> _Required tasks_
A - Decide whether each statement below agrees with the summary of "The Outing." Answer yes or no for each, and quote the words from the summary that settle it.
(i) This year the congregation travels by boat to Bear Mountain.
(ii) The three boys all agreed on the brooch as Sylvia's present.
(iii) Gabriel serves as a deacon of the congregation.
B - Answer these questions from the summary of "The Outing," one answer per line, marked to match.
(i) Where does the church usually take everyone for the outing?
(ii) What shape is the brooch bought for Sylvia?
(iii) Who pools money with Roy and Johnnie for the present?
C - Write a two-sentence summary of the summary of "The Outing."

Going to Meet the Man

Going to Meet the Man Summary and Analysis of "The Outing"


"The Outing" continues in the same world and with the same cast of characters as the first story, "The Rockpile," but in this story the brothers Roy and Johnnie are teenagers. In this story, too, the title also refers to the setting of the narrative, here an outing organized by the congregation for which their father, Gabriel, is a deacon. The outing is a yearly event put on by the church as a way for congregants to enjoy nature together and praise God in a wide-open space. Usually they take everyone to a park, but this year, they opt for a more extravagant option and charter a large boat to sail up the Hudson and deposit them for the day in Bear Mountain. The outing is open to all people: the "saved" members of their congregation, the unbaptized, the sinners, Greeks, Jews, and gentiles alike.

Roy, Johnnie, and Johnnie's friend David pool their money to buy Sylvia, a girl who is a member of their congregation, a birthday present. They decide (without a consensus, as Roy thinks it looks "cheap") on buying her a gold-plated brooch in the shape of a butterfly and plan to present it to her during the outing. It's clear that Johnnie is more excited about the outing than Roy; the morning of the outing, Roy considers staying in the city, but Johnnie hopes he joins them, knowing that if Roy stays in the city, he'll be forced to stay as well.

> _Extracted entries_
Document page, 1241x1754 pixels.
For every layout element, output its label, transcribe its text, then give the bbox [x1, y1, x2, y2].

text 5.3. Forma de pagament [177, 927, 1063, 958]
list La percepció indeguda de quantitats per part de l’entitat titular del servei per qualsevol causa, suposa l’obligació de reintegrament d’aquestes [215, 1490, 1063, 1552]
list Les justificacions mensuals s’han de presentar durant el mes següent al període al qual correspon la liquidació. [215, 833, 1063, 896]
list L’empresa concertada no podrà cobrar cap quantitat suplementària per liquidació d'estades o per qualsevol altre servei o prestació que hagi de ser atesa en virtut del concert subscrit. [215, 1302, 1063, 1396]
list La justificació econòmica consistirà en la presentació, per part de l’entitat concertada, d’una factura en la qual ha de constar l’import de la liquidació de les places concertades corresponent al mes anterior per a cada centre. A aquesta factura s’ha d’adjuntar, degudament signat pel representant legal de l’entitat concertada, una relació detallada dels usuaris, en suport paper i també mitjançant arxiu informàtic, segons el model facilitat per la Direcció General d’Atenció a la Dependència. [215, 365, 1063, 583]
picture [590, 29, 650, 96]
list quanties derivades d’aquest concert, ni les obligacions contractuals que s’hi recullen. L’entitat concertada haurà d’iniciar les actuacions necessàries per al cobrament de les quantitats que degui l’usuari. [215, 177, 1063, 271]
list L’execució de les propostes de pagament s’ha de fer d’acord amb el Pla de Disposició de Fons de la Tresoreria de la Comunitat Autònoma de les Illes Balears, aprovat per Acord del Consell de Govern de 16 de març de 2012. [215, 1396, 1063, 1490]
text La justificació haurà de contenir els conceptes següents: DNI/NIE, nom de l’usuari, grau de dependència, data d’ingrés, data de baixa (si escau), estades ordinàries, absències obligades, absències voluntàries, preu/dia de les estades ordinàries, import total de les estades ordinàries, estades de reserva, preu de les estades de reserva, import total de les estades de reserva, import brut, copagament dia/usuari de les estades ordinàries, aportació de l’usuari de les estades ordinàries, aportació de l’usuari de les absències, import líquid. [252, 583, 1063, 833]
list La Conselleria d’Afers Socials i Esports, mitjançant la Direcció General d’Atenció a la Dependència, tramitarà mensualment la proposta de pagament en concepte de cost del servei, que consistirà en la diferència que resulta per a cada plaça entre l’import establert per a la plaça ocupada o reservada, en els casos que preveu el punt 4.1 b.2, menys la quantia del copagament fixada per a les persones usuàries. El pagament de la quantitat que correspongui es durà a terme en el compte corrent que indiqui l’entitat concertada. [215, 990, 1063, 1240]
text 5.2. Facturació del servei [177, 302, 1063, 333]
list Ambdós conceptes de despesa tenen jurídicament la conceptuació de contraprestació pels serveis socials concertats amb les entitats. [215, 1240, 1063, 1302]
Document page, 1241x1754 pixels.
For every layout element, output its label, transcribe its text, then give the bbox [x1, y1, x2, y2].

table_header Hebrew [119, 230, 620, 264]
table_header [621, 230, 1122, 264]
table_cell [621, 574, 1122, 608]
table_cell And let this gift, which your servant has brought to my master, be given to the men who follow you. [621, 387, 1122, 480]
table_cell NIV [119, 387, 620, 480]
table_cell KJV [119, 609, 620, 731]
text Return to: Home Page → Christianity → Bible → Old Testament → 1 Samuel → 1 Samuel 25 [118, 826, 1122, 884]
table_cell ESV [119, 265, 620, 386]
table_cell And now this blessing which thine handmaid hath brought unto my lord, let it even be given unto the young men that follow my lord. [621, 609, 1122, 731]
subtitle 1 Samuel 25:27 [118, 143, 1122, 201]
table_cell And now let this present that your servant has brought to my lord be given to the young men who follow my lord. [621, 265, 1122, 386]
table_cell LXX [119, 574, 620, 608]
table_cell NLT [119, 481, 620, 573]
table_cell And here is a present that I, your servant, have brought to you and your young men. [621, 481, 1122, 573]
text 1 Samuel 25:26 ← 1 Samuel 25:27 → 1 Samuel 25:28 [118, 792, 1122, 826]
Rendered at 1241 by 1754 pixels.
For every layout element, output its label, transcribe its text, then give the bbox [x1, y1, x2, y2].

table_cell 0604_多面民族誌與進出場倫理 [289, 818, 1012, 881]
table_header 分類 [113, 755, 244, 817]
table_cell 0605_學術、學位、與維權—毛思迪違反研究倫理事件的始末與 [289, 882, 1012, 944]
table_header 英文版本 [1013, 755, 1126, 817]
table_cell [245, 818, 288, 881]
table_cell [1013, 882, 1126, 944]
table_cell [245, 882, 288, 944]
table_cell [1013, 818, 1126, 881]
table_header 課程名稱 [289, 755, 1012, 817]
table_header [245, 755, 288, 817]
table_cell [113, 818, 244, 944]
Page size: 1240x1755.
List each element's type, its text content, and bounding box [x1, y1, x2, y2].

> _Solutions_
A -
(i) Yes: "charter a large boat to sail up the Hudson and deposit them for the day in Bear Mountain"
(ii) No: "without a consensus"
(iii) Yes: "an outing organized by the congregation for which their father, Gabriel, is a deacon"

B -
(i) To a park.
(ii) A butterfly.
(iii) Johnnie's friend David.

C - In "The Outing," the teenage brothers Roy and Johnnie attend their congregation's yearly outing, which this year is a chartered boat trip up the Hudson to Bear Mountain. Together with Johnnie's friend David, they buy Sylvia a gold-plated butterfly brooch for her birthday, and Johnnie is more eager for the trip than Roy, who considers staying in the city.